§ **Description of the task**: The output should be exactly the lines from the one containing "Annotated regions visible in this slice (bounding" through the last line of the records, and only those.

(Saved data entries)
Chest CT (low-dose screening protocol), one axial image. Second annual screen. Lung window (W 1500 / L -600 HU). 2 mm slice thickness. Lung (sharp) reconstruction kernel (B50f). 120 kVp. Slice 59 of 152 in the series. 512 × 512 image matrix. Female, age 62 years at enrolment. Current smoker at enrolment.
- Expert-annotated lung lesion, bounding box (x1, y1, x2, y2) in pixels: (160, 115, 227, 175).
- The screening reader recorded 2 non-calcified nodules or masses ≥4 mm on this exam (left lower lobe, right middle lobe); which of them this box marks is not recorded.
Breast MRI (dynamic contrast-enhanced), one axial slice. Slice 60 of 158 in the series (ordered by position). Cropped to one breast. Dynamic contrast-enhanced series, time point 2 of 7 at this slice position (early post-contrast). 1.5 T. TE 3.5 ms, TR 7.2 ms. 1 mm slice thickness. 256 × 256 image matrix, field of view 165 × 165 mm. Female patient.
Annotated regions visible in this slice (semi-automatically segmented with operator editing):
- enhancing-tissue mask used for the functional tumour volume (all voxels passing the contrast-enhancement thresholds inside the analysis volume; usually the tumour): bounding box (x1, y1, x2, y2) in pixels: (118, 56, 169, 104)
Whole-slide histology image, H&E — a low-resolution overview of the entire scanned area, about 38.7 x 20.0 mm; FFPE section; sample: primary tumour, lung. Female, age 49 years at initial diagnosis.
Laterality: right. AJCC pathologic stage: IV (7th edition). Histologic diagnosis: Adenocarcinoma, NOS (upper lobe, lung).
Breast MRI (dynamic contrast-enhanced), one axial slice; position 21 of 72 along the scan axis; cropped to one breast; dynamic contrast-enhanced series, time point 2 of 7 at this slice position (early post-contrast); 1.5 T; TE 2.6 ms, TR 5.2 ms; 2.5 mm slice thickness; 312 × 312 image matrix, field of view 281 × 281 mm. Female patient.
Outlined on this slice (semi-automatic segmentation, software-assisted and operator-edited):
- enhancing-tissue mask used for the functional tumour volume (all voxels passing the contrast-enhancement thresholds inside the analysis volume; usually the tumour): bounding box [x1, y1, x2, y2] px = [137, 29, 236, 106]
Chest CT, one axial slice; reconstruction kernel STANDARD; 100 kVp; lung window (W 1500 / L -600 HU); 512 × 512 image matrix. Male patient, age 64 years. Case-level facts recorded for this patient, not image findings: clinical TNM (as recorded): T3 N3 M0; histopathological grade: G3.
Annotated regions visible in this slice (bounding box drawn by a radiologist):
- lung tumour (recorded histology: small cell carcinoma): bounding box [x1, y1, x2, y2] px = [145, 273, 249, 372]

§ **Result of the exercise**:
Annotated regions visible in this slice (bounding box drawn by a radiologist):
- lung tumour (recorded histology: small cell carcinoma): bounding box [x1, y1, x2, y2] px = [145, 273, 249, 372]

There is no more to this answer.